Maybe, but my interest in them applies to this and the next two years-beyond that I don't have much interest in gaining an edge competitively.
I don't have flexibility in my training now to use that, but over the summer I definitely could incorporate that, thanks.
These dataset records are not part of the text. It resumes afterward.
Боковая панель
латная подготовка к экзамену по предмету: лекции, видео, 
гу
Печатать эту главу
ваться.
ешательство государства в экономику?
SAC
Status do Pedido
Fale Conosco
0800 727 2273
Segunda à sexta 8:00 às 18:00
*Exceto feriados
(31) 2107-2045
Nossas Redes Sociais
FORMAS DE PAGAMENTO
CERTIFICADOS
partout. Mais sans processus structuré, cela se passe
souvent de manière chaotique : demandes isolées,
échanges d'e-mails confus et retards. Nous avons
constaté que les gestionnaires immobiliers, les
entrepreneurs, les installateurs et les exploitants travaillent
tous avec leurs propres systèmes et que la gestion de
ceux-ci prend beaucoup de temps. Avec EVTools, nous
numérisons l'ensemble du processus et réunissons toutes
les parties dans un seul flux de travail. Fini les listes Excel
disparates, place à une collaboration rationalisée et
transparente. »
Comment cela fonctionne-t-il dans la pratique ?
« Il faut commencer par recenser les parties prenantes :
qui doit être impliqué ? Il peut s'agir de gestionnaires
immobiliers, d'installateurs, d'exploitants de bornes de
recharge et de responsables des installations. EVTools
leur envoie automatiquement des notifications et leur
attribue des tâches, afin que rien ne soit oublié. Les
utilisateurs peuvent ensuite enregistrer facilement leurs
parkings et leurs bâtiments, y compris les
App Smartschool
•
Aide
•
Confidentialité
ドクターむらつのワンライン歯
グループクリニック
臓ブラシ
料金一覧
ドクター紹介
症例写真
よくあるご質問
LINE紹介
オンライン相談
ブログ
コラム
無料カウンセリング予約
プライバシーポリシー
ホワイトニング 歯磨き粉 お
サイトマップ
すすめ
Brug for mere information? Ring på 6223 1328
Breakfast: 1/3C Oatmeal, 2 Egg Whites, 1 Tbsp nut butter, 1/4C blueberries, Coffee w/ 1/2C skim milk
Snack: Apple or 1C grapes
Lunch: 5oz Chicken or Tofu, Salad w/assorted vegetables
Post Workout: Quest Bar
Dinner: 5oz Chicken or 4oz. Lean ground turkey or 4oz Tofu w/Assorted roast vegetables (broccoli,mushrooms, asparagus, brussel sprouts, onion) on hard training days 1/3 cup quinoa or 1 small sweet potato
Before Bed-depending on if i'm still hungry 3/4 c fat free greek yogurt w/ berries 1 tbs nut butter
Supplements: Fish oil, BCAA's Creatine, multi-vitamin
Monday: Short sprints, technique work (high intensity)
Lift:Squat 5x50% of max, 4X60% 3x70%, 4X2 75%
Clean 5x50%of max, 4x60% 3x70% 2X75% 1x85%
Push-Jerk 6X4
Bent over row 6X6
RDL 3x10
Pull-ups 3x15
Tuesday: AM 45-60 minutes of cardio, PM technique work
Wed: Longer Sprints (200's 300's 400's) Technique work
Lift: Bench Press: 5x50% max, 4X60%, 2X3X70% 2x80%
Overhead squat 3x5
Tricep dips 3x15
One armed row 4x7
Skull Crushers 3x10
Laterals 3x10-15
Thursday: AM: 45-60min cardio PM technical work
Friday: Long Sprints (200's, 400's, 600's)
Lift is variable, but It'll usually resemble monday except with a deadlift and sumo deadlift progression.
Saturday: Long Run/60 minutes cardio
Sunday: rest.
It's VERY unlikely that I will be tested, and in the worst case scenario i'll be ineligible for a calendar year.